5 thoughts on “Want a Career Change But Don’t Want to Start Over? Here are 3 Good Options

  1. This post captures my feelings exactly. For the past 10 years, I have been working in an industry that is in a slow decline, the products I work on aren’t a strategic focus for the organization and there have been some downsizing and cost-cutting over the past few years. I know that I absolutely must make a change sooner rather than later or I will end up being without a job and few prospects elsewhere. The problem is I have applied for hundreds of jobs in my previous field and cannot get back into it. The perception is I have been away from it for too long and no one sees the connection between my current job and my former field.

    I keep on changing my mind about what I want to do when I grow up (I’m in my forties). If I could only stick with one thing I would be better off. Yet, I am constantly changing my mind because of these fears – fear of wasting my time, fear of having to take a major salary cut (I can accept a bit of a “haircut” in compensation, but couldn’t manage a 20K cut, for example), fear that I won’t find a job in the new field, fear of age discrimination and fear of what others might think of me.

    I know enough to try to do something that leverages my transferrable skills (of which I have many), and there are jobs that could potentially make use of my many skills and competencies, but I think that is also holding me back. I am afraid people think of me as a “Jack of all trades, master of none” at this point. I also have constant arguments with my wife about my career changes, and any time I want to take a part-time evening course she goes ballistic. She thinks I am never happy and never will be. The thing is I was happy when I first started working here and I thought I knew just “what” I was in terms of my future career direction. But that has all changed and I don’t know what to do next — or more accurately, what I want to do can change on a daily or even an hourly basis.

    1. Thank you for sharing your experience, BK. I’ve met many people who had a hard time deciding what they wanted to do next, and who shared many of the same fears you mentioned (and I’ve had many of them myself). It takes time and focus, but it is possible to clarify what type of work would fulfill you and move past these fears so you can find out what’s actually possible, instead of letting your fears decide that for you. In my experience, far more is possible than most of us realize when we’re thinking rather than out in the world exploring. Here are a few more posts that might help: http://meredithwalters.com/solving-the-ping-pong-effect-what-to-do-when-you-cant-decide-what-to-do/, http://meredithwalters.com/the-problem-with-passion-how-do-i-choose-a-career-when-i-have-too-many-interests/, and http://meredithwalters.com/5-steps-finding-calling/. And of course, when you’re not sure what else to do, coaching and community can make a huge difference in your ability to find the clarity and confidence you need to move forward (http://meredithwalters.com/work-with-me/).

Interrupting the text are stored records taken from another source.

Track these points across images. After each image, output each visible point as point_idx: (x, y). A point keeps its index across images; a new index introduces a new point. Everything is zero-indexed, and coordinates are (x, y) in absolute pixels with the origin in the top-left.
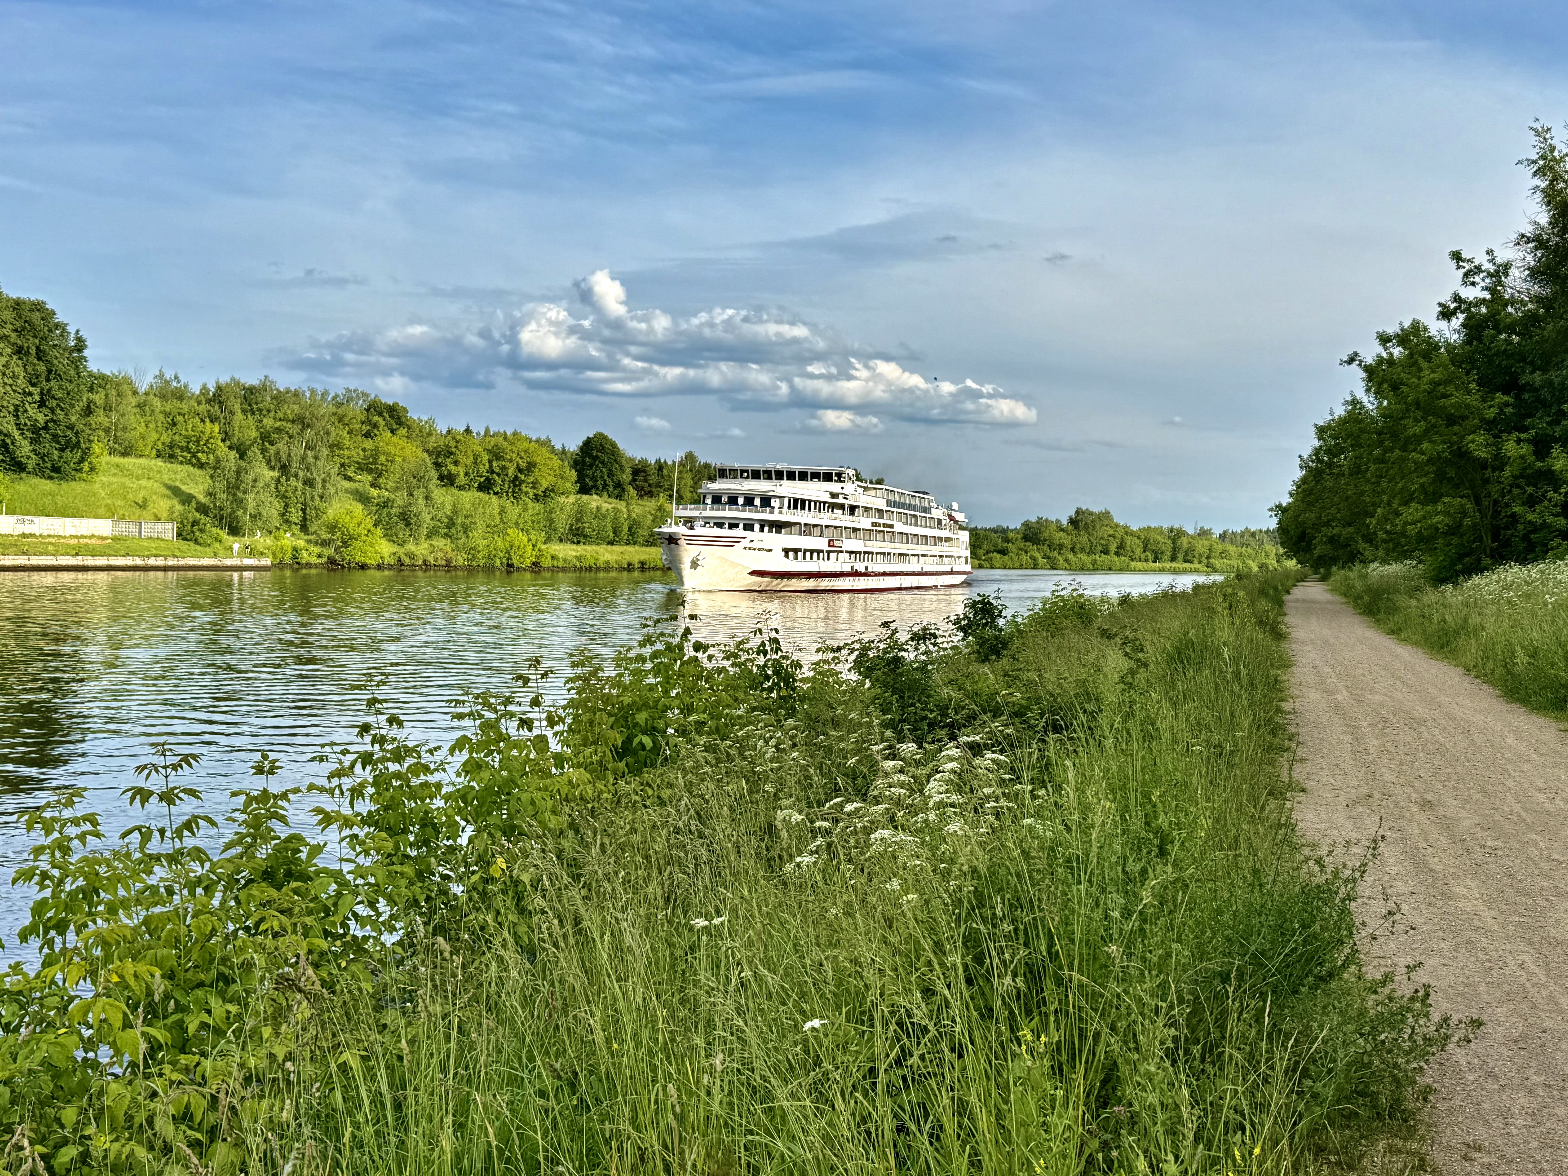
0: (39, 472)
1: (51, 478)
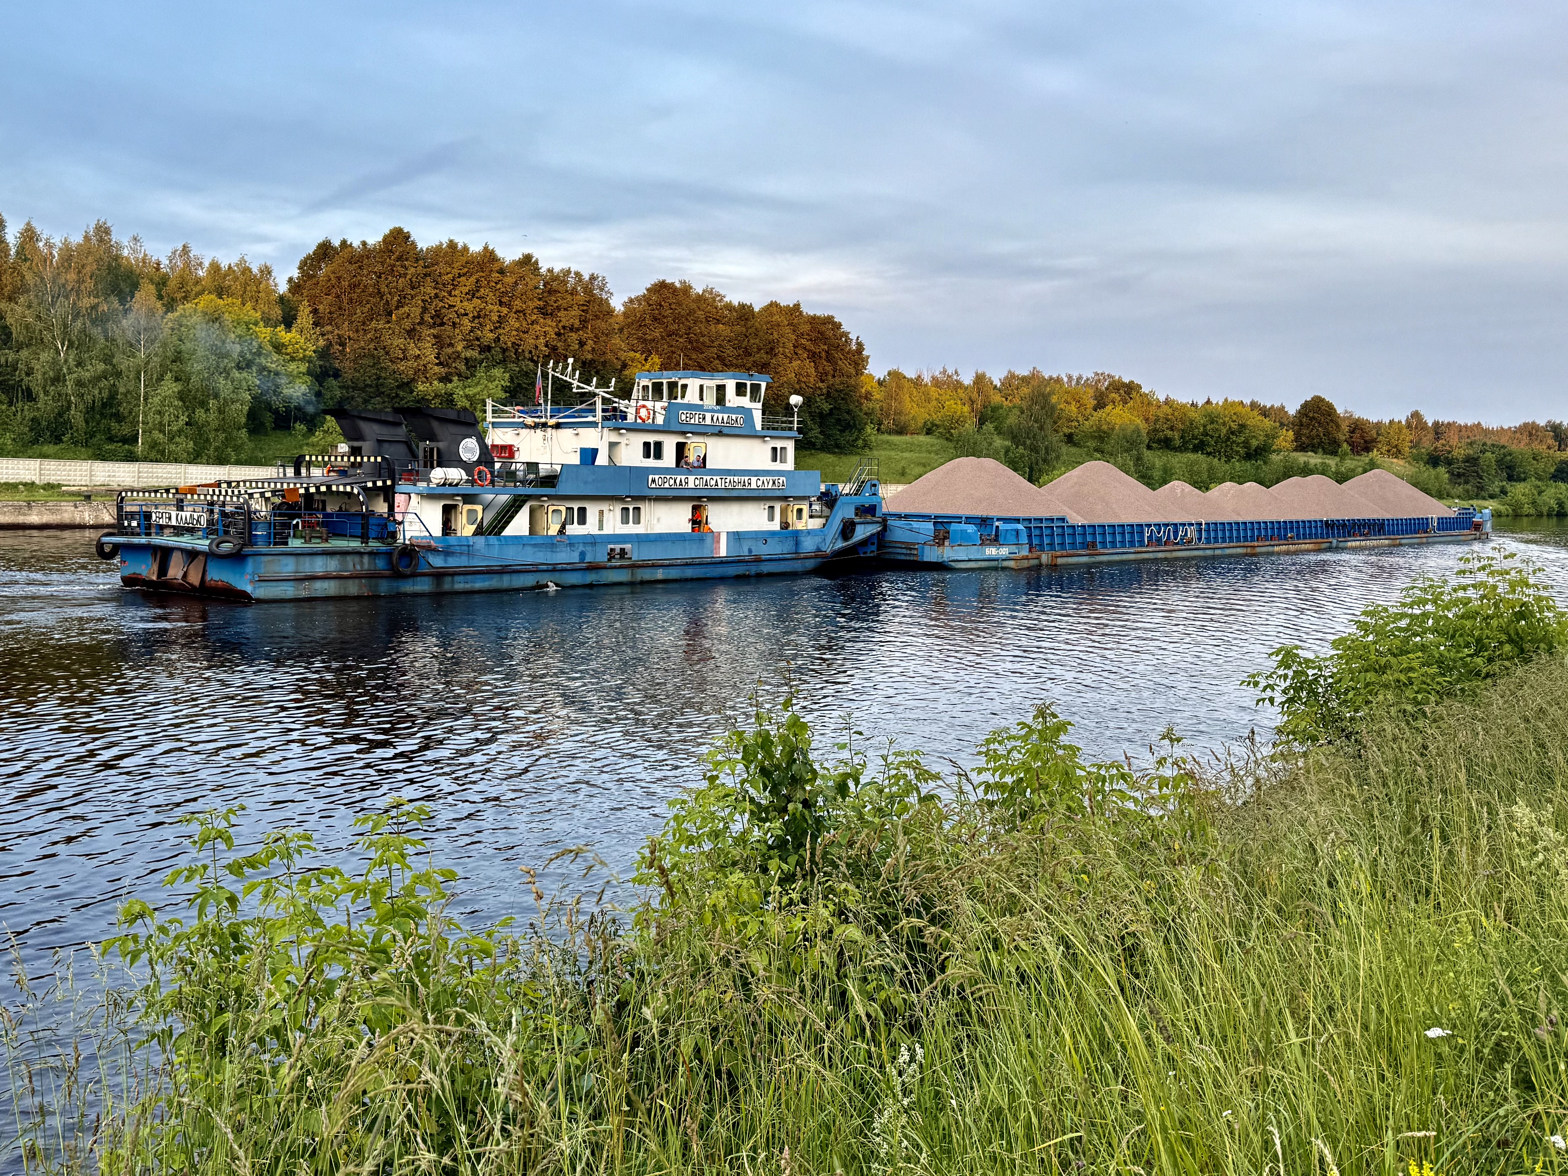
0: (825, 448)
1: (834, 453)
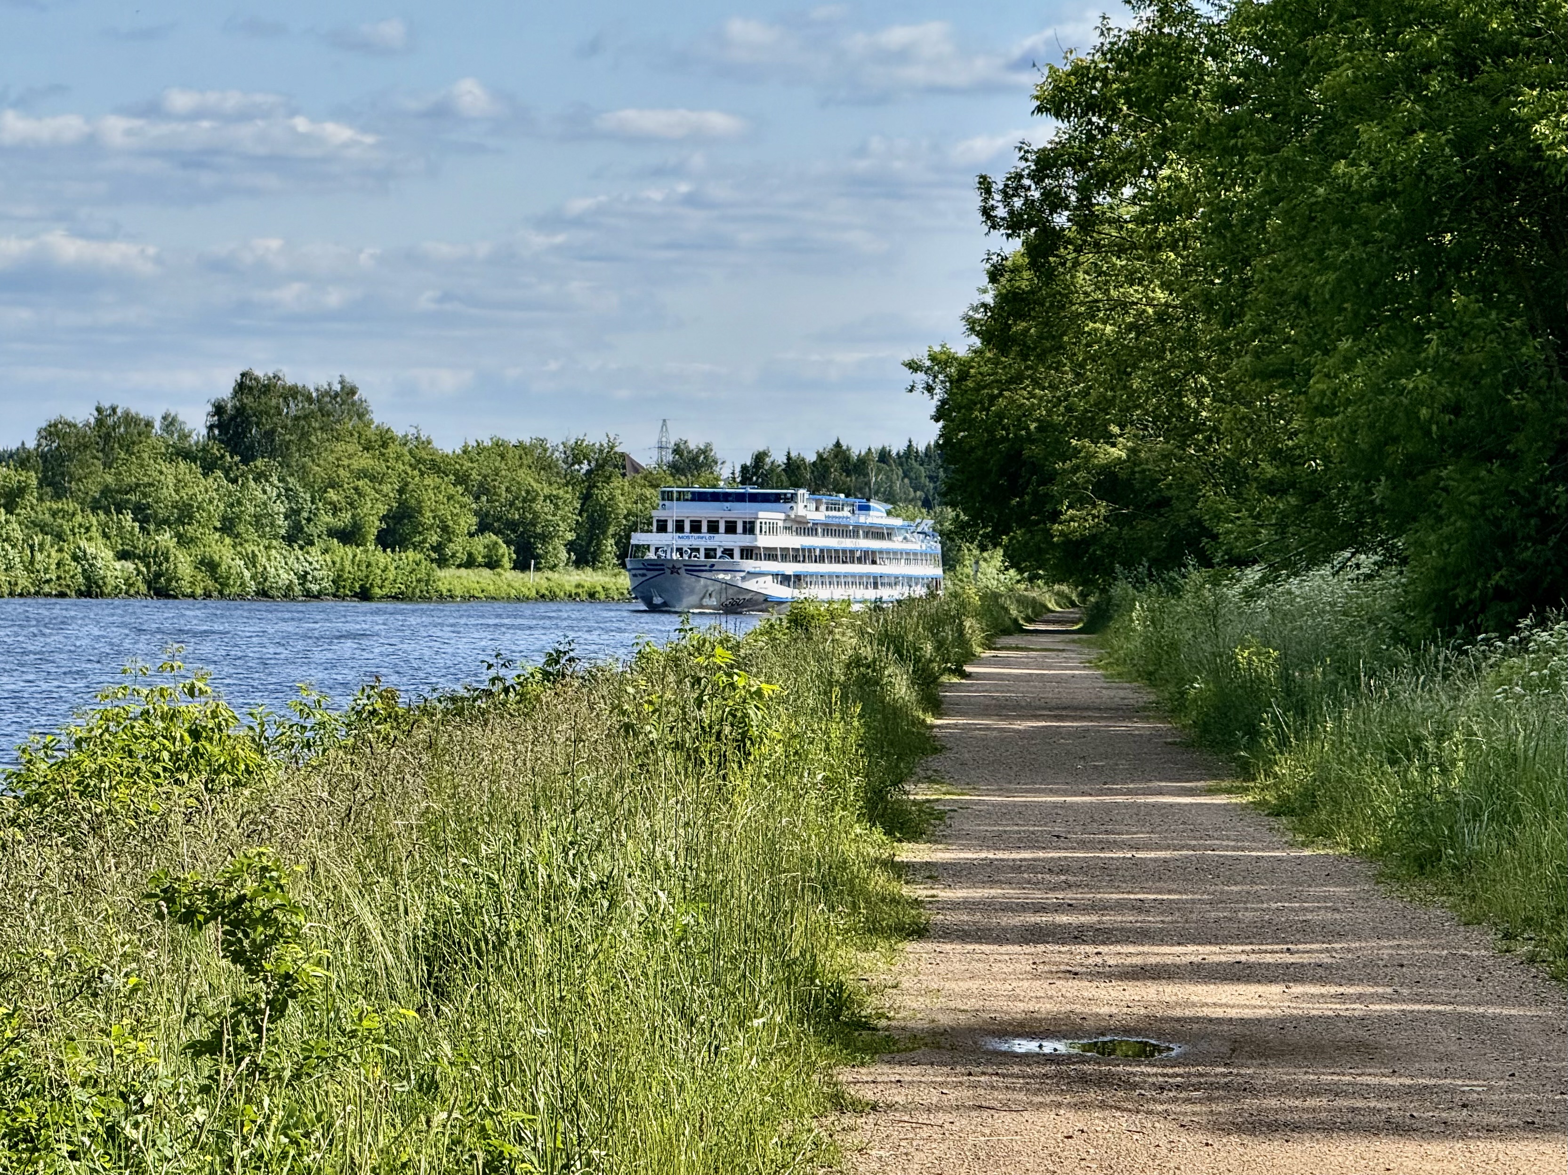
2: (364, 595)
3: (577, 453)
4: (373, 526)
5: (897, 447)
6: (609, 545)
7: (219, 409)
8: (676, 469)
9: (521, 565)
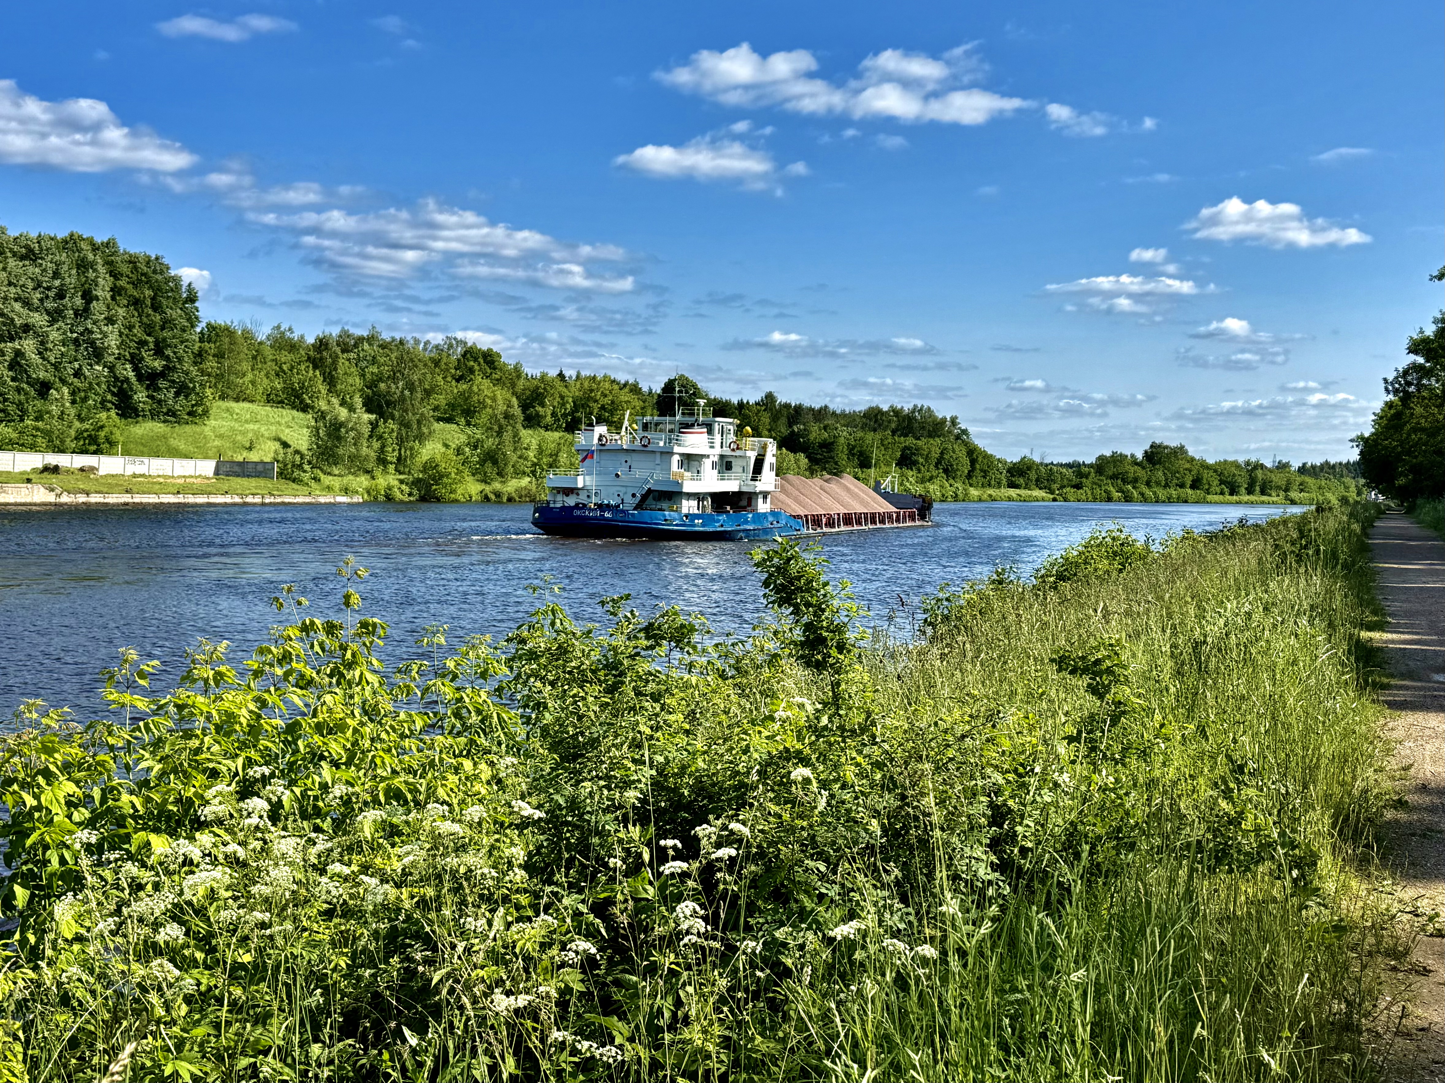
0: (155, 416)
1: (166, 422)
2: (1186, 502)
3: (1248, 463)
4: (1189, 483)
5: (1345, 461)
6: (1258, 488)
7: (1146, 452)
8: (1278, 468)
9: (1231, 494)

      1. Thanks Meredith. I love your site and your writing! I just discovered your blog about a week ago.

        I am not sure if I am ready for career counselling or coaching just yet, but you would be one of the very first people I would consider calling if I did decide to go down that road. Part of my reluctance is the fact that I am actually a trained HR practitioner and I feel like I should have this stuff all figured out! Believe it or not, I have seriously considered doing what you do for a living (because careers and the world of work in general fascinate me). Part of my reluctance is the idea that if I can’t get my own s*** together, how could I advise other people? Something else I am currently considering is a career in corporate communications, with a focus on the employee side (but, as mentioned, that could change in an hour!).

  2. I’ve started over several times. It’s always a little scary and luckily exciting too! What I’ve learned from starting over is I get to implement my new awarenesses from the career transition process. Working with a good career coach or counselor makes a huge difference. Can’t imagine doing it by myself.

    1. I love how willing you are to ask for and receive help, Margo. In my experience, that makes all the difference in the world.